Data entries:
______________________________

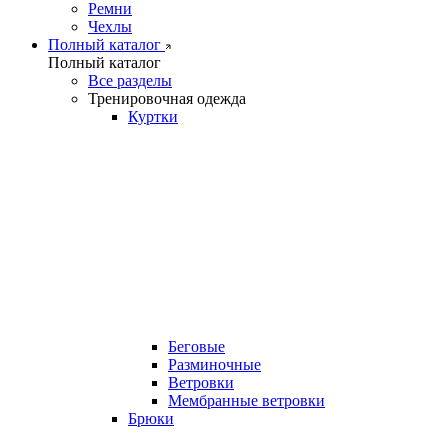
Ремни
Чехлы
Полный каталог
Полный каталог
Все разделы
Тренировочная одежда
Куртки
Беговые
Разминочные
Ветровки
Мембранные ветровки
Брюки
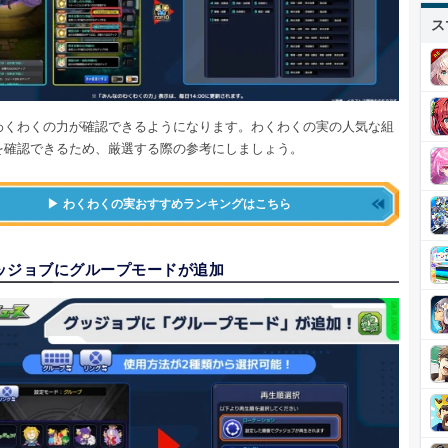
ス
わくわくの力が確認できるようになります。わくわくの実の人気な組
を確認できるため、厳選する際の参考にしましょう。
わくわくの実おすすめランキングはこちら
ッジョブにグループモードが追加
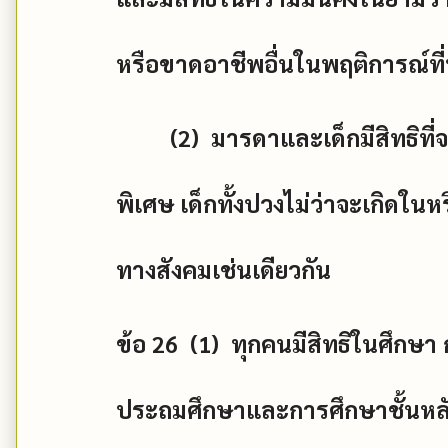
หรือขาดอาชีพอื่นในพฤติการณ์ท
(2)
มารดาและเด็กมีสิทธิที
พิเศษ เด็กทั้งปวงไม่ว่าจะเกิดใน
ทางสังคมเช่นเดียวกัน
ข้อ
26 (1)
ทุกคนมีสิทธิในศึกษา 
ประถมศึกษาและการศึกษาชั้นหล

______________________________

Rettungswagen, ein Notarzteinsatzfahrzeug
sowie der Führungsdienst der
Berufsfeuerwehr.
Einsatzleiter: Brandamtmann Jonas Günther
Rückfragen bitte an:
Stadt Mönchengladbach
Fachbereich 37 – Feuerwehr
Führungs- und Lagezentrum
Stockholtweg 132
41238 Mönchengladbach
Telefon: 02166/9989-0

______________________________

→ Exercise aim
Pull every line containing "Mönchengladbach" from the entries above and copy it.

→ Exercise answer
Stadt Mönchengladbach
41238 Mönchengladbach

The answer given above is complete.